Antisense statt Guide

Und es geht ja auch noch besser. Mit dem RESTORE genannten System konnten die Forscher in einer Zelllinie mutierte mRNA-Moleküle des alpha1-Antitrypsins korrigieren: Sie erreichten damit fast 30 Prozent der Enzymmenge einer gesunden Zelle. Der durch die sogenannte PiZZ-Mutation bedingte Ausfall des Enzyms ist nicht selten und führt zu erheblichen Schäden an Leber und Lunge – insofern ist das Experiment interessant für die Entwicklung pharmazeutischer und therapeutischer Anwendungen.

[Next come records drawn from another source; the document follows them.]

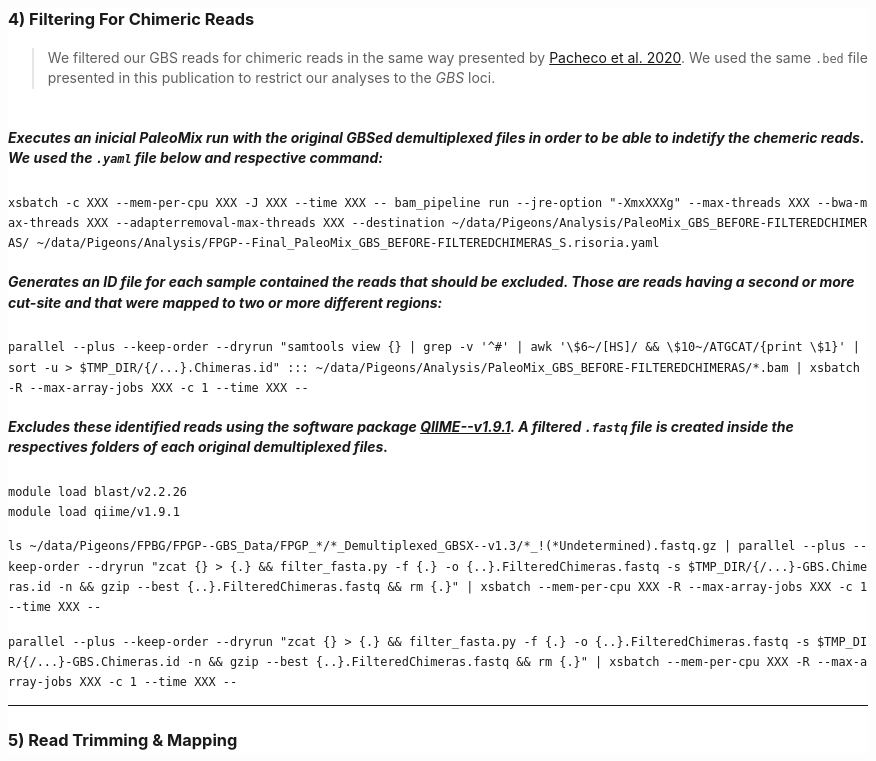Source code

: ### 4) Filtering For Chimeric Reads

> We filtered our GBS reads for chimeric reads in the same way presented by [Pacheco et al. 2020](https://academic.oup.com/gbe/article/12/3/136/5735467). We used the same `.bed` file presented in this publication to restrict our analyses to the _GBS_ loci.
#

##### Executes an inicial _PaleoMix_ run with the original _GBSed_ demultiplexed files in order to be able to indetify the chemeric reads. We used the `.yaml` file below and respective command:

```
xsbatch -c XXX --mem-per-cpu XXX -J XXX --time XXX -- bam_pipeline run --jre-option "-XmxXXXg" --max-threads XXX --bwa-max-threads XXX --adapterremoval-max-threads XXX --destination ~/data/Pigeons/Analysis/PaleoMix_GBS_BEFORE-FILTEREDCHIMERAS/ ~/data/Pigeons/Analysis/FPGP--Final_PaleoMix_GBS_BEFORE-FILTEREDCHIMERAS_S.risoria.yaml
```

##### Generates an ID file for each sample contained the reads that should be excluded. Those are reads having a second or more cut-site and that were mapped to two or more different regions:

```
parallel --plus --keep-order --dryrun "samtools view {} | grep -v '^#' | awk '\$6~/[HS]/ && \$10~/ATGCAT/{print \$1}' | sort -u > $TMP_DIR/{/...}.Chimeras.id" ::: ~/data/Pigeons/Analysis/PaleoMix_GBS_BEFORE-FILTEREDCHIMERAS/*.bam | xsbatch -R --max-array-jobs XXX -c 1 --time XXX --
```

##### Excludes these identified reads using the software package [QIIME--v1.9.1](http://qiime.org/). A filtered `.fastq` file is created inside the respectives folders of each original demultiplexed files.

```
module load blast/v2.2.26
module load qiime/v1.9.1
```

```
ls ~/data/Pigeons/FPBG/FPGP--GBS_Data/FPGP_*/*_Demultiplexed_GBSX--v1.3/*_!(*Undetermined).fastq.gz | parallel --plus --keep-order --dryrun "zcat {} > {.} && filter_fasta.py -f {.} -o {..}.FilteredChimeras.fastq -s $TMP_DIR/{/...}-GBS.Chimeras.id -n && gzip --best {..}.FilteredChimeras.fastq && rm {.}" | xsbatch --mem-per-cpu XXX -R --max-array-jobs XXX -c 1 --time XXX --
```

```
parallel --plus --keep-order --dryrun "zcat {} > {.} && filter_fasta.py -f {.} -o {..}.FilteredChimeras.fastq -s $TMP_DIR/{/...}-GBS.Chimeras.id -n && gzip --best {..}.FilteredChimeras.fastq && rm {.}" | xsbatch --mem-per-cpu XXX -R --max-array-jobs XXX -c 1 --time XXX --
```
***

### 5) Read Trimming & Mapping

RESTORE nutzt statt einer guideRNA kürzere Antisense-Oligonukleotide (ASO). Diese verknüpften die Forscher mit ADAR-bindenden Sequenzen und transfizierten sie in Krebszelllinien sowie primäre menschliche Zellen. Die ASO-Konstrukte zeigten sich den guideRNA-Varianten klar überlegen: Nicht nur erzielten sie bessere Ausbeuten, auch hatten sie fast keine Off-Target-Effekte und störten die natürliche Editierung nicht, berichten Stafforsts Doktorand Tobias Merkle et al. in der jüngsten Ausgabe von Nature Biotechnol (37: 133-8). Damit sei RESTORE eine neuartige, attraktive Option für die Testung und Entwicklung von Medikamenten.